> _Aim of the exercise_
Leaving out every picture, copy the lines of the material below exactly, from the line containing "f_number: 4.8" through the line containing "exposure_s: 1/4329".

##############################

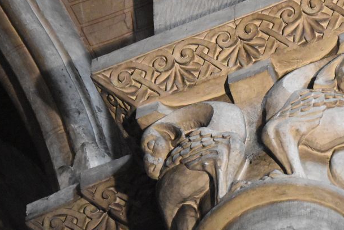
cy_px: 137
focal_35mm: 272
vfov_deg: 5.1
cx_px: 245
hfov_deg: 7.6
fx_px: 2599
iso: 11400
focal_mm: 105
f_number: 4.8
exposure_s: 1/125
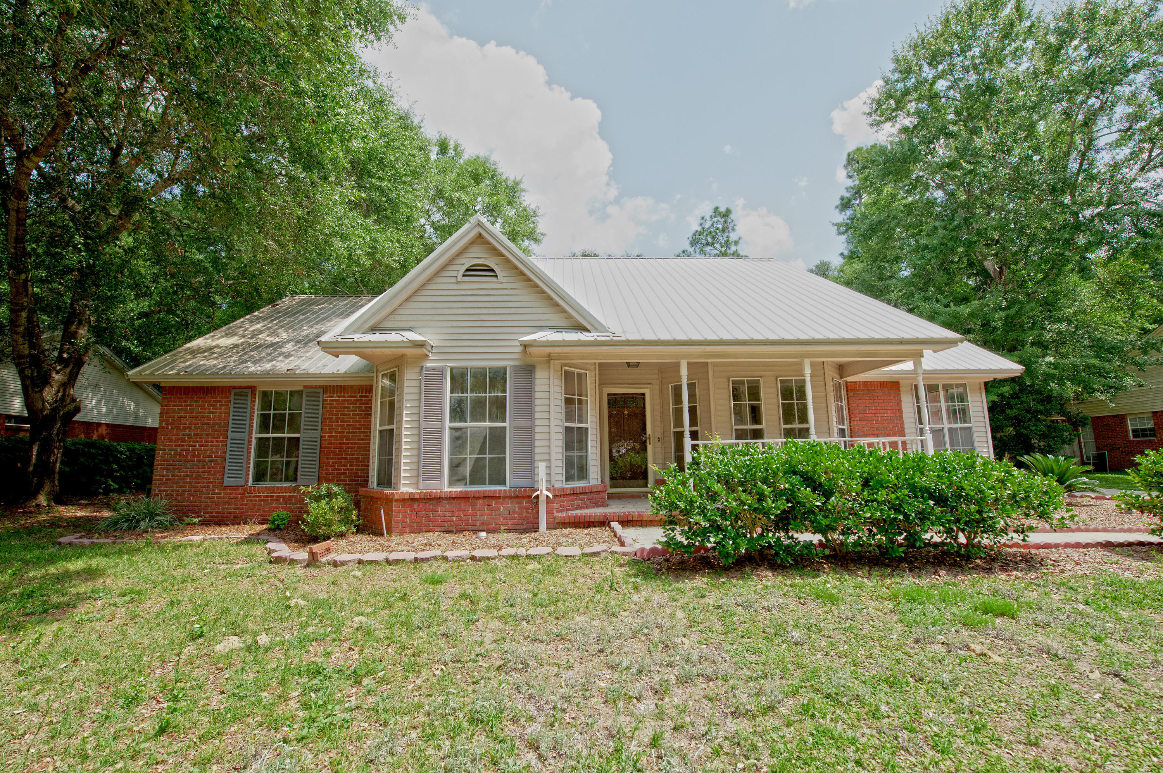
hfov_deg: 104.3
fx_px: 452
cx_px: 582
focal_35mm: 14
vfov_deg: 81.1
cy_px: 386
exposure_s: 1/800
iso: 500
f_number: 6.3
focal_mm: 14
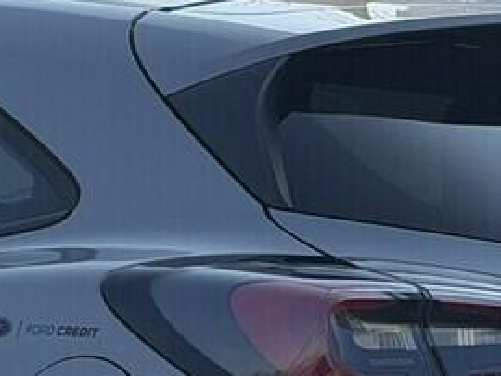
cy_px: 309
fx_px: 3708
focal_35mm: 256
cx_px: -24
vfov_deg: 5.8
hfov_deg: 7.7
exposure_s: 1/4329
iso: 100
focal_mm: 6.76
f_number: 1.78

##############################

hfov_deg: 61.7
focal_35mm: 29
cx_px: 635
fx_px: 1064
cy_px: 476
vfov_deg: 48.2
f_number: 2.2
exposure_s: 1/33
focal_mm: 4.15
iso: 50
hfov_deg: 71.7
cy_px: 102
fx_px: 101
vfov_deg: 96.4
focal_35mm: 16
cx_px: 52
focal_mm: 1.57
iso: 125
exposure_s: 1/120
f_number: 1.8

##############################

> _Answer for this exercise_
f_number: 4.8
exposure_s: 1/125
hfov_deg: 104.3
fx_px: 452
cx_px: 582
focal_35mm: 14
vfov_deg: 81.1
cy_px: 386
exposure_s: 1/800
iso: 500
f_number: 6.3
focal_mm: 14
cy_px: 309
fx_px: 3708
focal_35mm: 256
cx_px: -24
vfov_deg: 5.8
hfov_deg: 7.7
exposure_s: 1/4329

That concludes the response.